De cada quatro cachorros do mundo, três não têm dono. E esses animais, independentes, se aproximam dos humanos porque querem, não porque precisam
Há um cachorro no mundo para cada sete humanos. De acordo com estimativas mais recentes, a população mundial de cachorros fica em torno de um bilhão. Mas mais de dois terços destes animais vivem como cachorros vadios. 750 milhões deles habitam as ruas de grandes cidades e as áreas rurais, mas não são cães de estimação.
De acordo com pesquisadores da Universidade de Chicago, esta realidade está mudando estes cães. Os pesquisadores Raymond e Lorna Coppinger, da Universidade de Chicago, passaram cerca de 20 anos estudando o comportamento de cães de rua do mundo todo.
Eles descobriram que esses cães se comportam de maneira muito próxima aos primeiros cachorros da história, que se aproximaram de bandos de humanos nômades para coletar lixo: restos de comida, fezes humanas e caça. Eram animais independentes do contato humano, como são os cães vadios do mundo hoje – que se aproximam de humanos porque querem, não porque precisam.
Esses cães não precisam do contato com seres humanos para se alimentar, sobreviver e viver bem, com saúde. “O cão consegue viver isolado. Ele não precisa do contato físico do humano, ele precisa dos restos de alimento para sobreviver”, disse ao Nexo a veterinária Carolina Rocha, especialista em comportamento animal. Quando o animal não encontra restos de lixo, acaba caçando pequenos roedores ou até comendo a própria cria. Mas não passa fome, nem frio.
Cães vadios modernos compreendem melhor a linguagem corporal e a comunicação do ser humano
“Não se trata de uma mudança genética, geneticamente esse cachorro é igual ao animal em casa. Mas é uma mudança ontogênica [comportamental] – como ele nasceu na rua e vem de uma linhagem da rua, ele tem um aprendizado diferente e isto mudou seu comportamento em larga escala”, conta Carolina.
Para ela, estabelecer contato com esse cão é mais uma necessidade humana do que do próprio cão. “Se o cachorro busca contato com pessoas é porque ele quer – e não por fatores de sobrevivência. Gostamos de pensar que ele precisa disso, mas o cão consegue viver sozinho”, afirma Raymond Coppinger, o pesquisador da Universidade de Chicago, diz que “é o cachorro [de rua] que adota o humano”.

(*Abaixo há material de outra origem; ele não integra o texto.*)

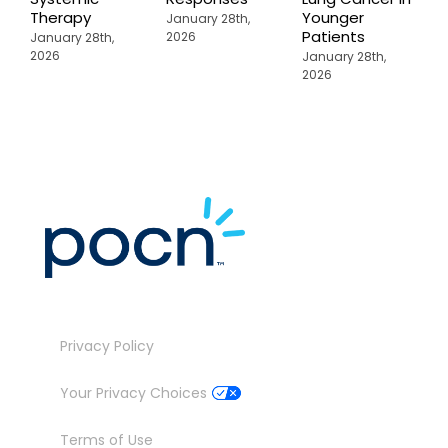
Therapy
Younger
P
January 28th,
Patients
2026
January 28th,
J
2026
2
January 28th,
2026
Privacy Policy
Your Privacy Choices
Terms of Use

Como são e como vivem os cães vadios quase selvagens
Estes cães, resultados de anos de cruzamento aleatório entre cães de rua, vivem em matilhas. Costumam pesar por volta de 15 quilos, têm pelagem dourada e são poligâmicos: uma ninhada pode ter vários pais. Também não há o conceito de hierarquia de ‘macho alfa’ – eles alternam os papéis de liderança entre si dependendo da atividade que estão desempenhando.
“São cães mais dóceis, de olhos mais redondos [do que os primeiros cães da história], porque são frutos de milhares de anos de cruzamentos. Padrões que os seres humanos gostam mais foram selecionados artificialmente. E esse cão [vira-lata moderno] compreende melhor a linguagem corporal e a comunicação [do ser humano].”
Carolina Rocha
Veterinária especializada em comportamento animal
Outra característica parecida com os cães da era paleolítica são as diferentes relações com seres humanos. Alguns conseguem alimento sozinhos, mas são ‘adotados’ por humanos para passar a noite. Outros são alimentados por uma vizinhança mas dormem ao ar livre.
Estes cachorros dependem principalmente da produção de lixo. Raymond Coppinger calculou que o lixo produzido regularmente por 100 pessoas é capaz de sustentar a alimentação de cerca de sete cachorros de rua.
Por isso, o pesquisador sugere que problemas de saúde pública geradas pelo excesso de cães de rua – como epidemias de raiva, por exemplo – são melhor resolvidos com controle da produção e descarte de lixo.